Whether the IRS will audit you or not is dependent on whether FINCEN
reports the suspicious activity to the IRS. If the IRS gets reports of
your bank account receiving large amounts of money that have not been
reported to them or from which taxes have not been paid, they would
certainly proceed to auditing.  FINCEN or the FBI might conduct an
investigation if large amounts of money are going through your
account, on suspicion of money laundering.

Search strategy:

Personal knowledge 
Google search:
money laundering wikipedia

If you need any additional clarification, let me know and I'll be glad
to assist you.


Request for Answer Clarification by dasaini408-ga on 13 Nov 2006 16:04 PST
So this only applies to bank transactions? Not if I put a 10k down
payment on a car or buy a big purchase like furniture?

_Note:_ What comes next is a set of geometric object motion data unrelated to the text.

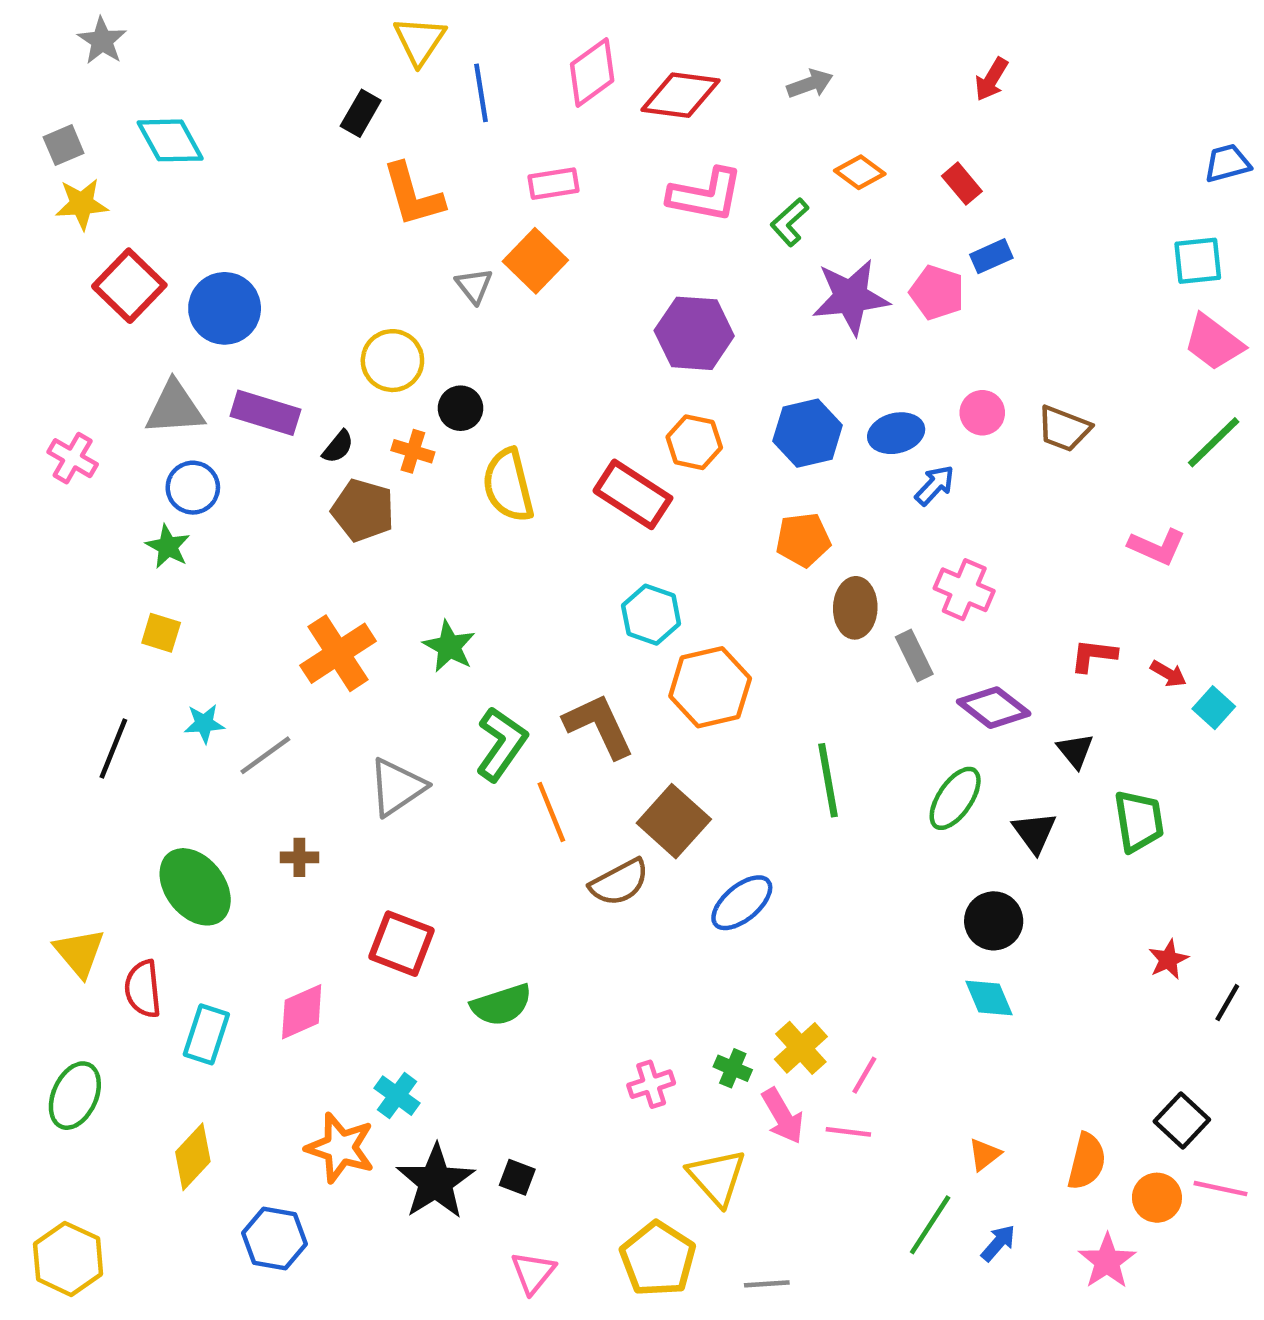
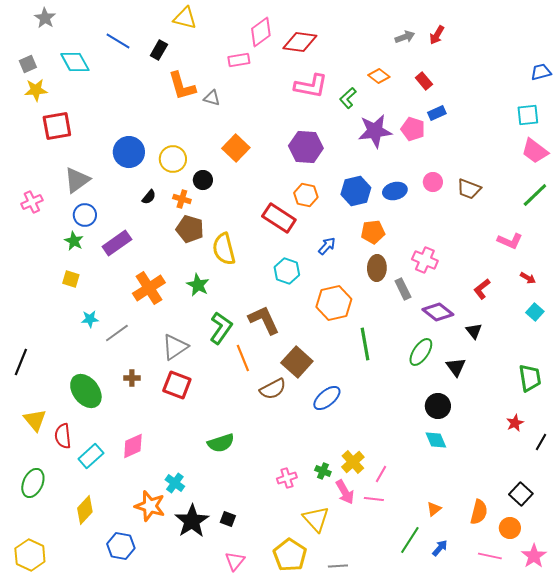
yellow triangle: (420, 41) -> (185, 18), turned -50
gray arrow: (810, 84) -> (405, 37), moved
blue line: (481, 93) -> (118, 41), moved, turned -50
pink rectangle: (554, 184) -> (239, 60), moved
orange square: (535, 261) -> (236, 148), moved
red square: (129, 286) -> (57, 126), turned 36
gray triangle: (474, 286) -> (212, 98), moved, turned -36
blue circle: (225, 308) -> (129, 152), moved
gray triangle: (175, 408) -> (77, 180), turned -32
purple rectangle: (265, 413) -> (117, 243), moved, turned -52
pink cross: (73, 458) -> (32, 202), turned 35
yellow semicircle: (508, 485) -> (224, 249), moved
blue arrow: (935, 485) -> (327, 246), moved
brown pentagon: (363, 510) -> (190, 229), moved
orange pentagon: (803, 540) -> (373, 232), moved
red L-shape: (1093, 655) -> (482, 289), turned -45
red arrow: (1168, 674) -> (528, 278), moved
orange hexagon: (710, 687) -> (334, 303), moved
black line: (113, 748) -> (21, 362), moved
green trapezoid: (1139, 821) -> (530, 378), moved
red square: (402, 944) -> (177, 385), moved
cyan rectangle: (206, 1034) -> (91, 456), turned 30
pink line: (1220, 1189) -> (490, 556), moved
pink star: (1107, 1261) -> (534, 556), moved

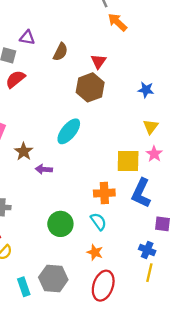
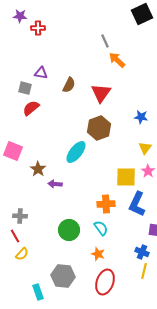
red triangle: (98, 61) -> (101, 93), size x1.5
brown hexagon: (90, 87) -> (99, 128), moved
cyan rectangle: (24, 287) -> (38, 292), moved

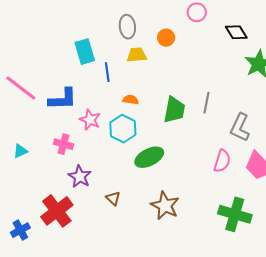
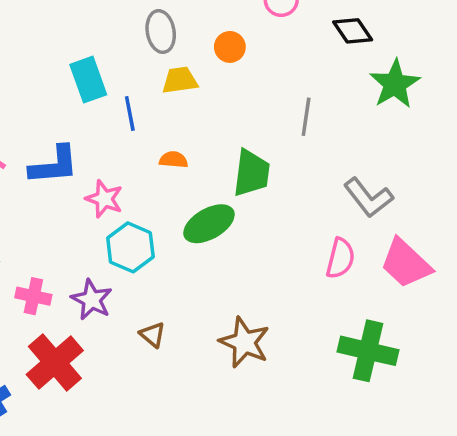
gray line: (207, 103) -> (306, 117), moved
gray L-shape: (240, 127) -> (368, 198), turned -60
cyan hexagon: (123, 129) -> (130, 247), moved
pink cross: (63, 144) -> (33, 296), moved
green ellipse: (149, 157) -> (209, 224), moved

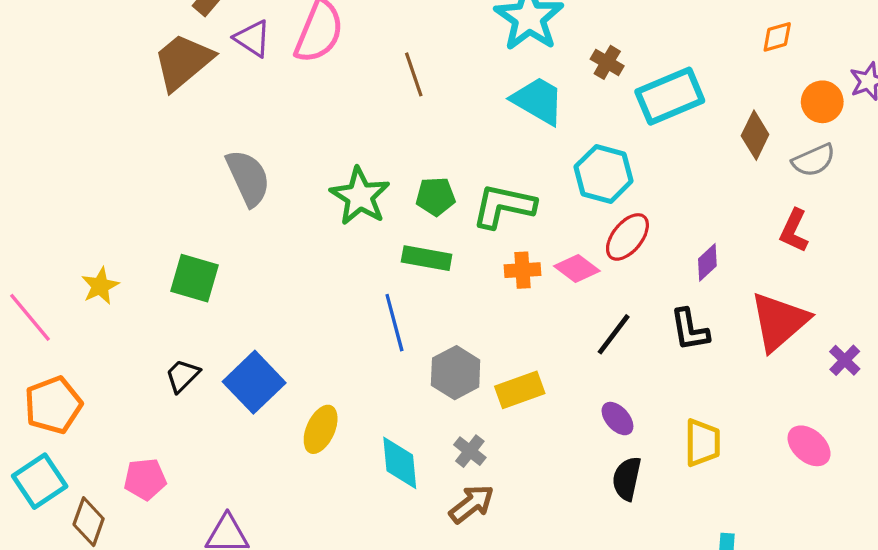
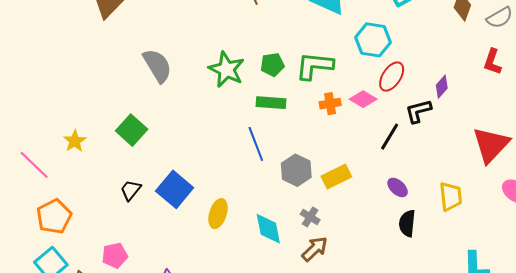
green square: (195, 278) -> (132, 130), turned 32
red triangle: (779, 321) -> (491, 145), moved
black L-shape: (690, 330) -> (418, 111), moved, turned 92

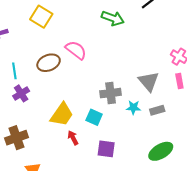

Clarification of Answer by keystroke-ga on 15 Nov 2006 06:10 PST
Hello dasaini408,

Thanks for asking for clarification.

Yes, this is only for money that could possibly be seen as being
"funneled" into a bank account.  If you are buying a car for $10k,
that seems pretty legitimate and would not be considered something
that a money launderer would do so it's not looked at.

Research_help-ga is also correct that this particular tactic only
includes cash payments-- checks can be traced and so would not be used
for money laundering.  Depending on who those checks are from, the IRS
could still follow the "money trail" and try to initiate an audit if
they think that person has been receiving unreported income.  But it
is not automatically reported as with cash!

Subject: Re: IRS tracking transactions
From: research_help-ga on 14 Nov 2006 05:53 PST
I think something needs to be emphasized that was glossed over in the
answer: this is CASH only.  This only involves transactions where you
walk into or out of the bank carrying over $10,000 in cash.  Also, the
bank and the teller do have some discretion as to the amount of
paperwork, if any, that is filled out. Bank tellers are instructed not
to discuss the reguation with customers so that customers do not come
up with ways to avoid the reporting.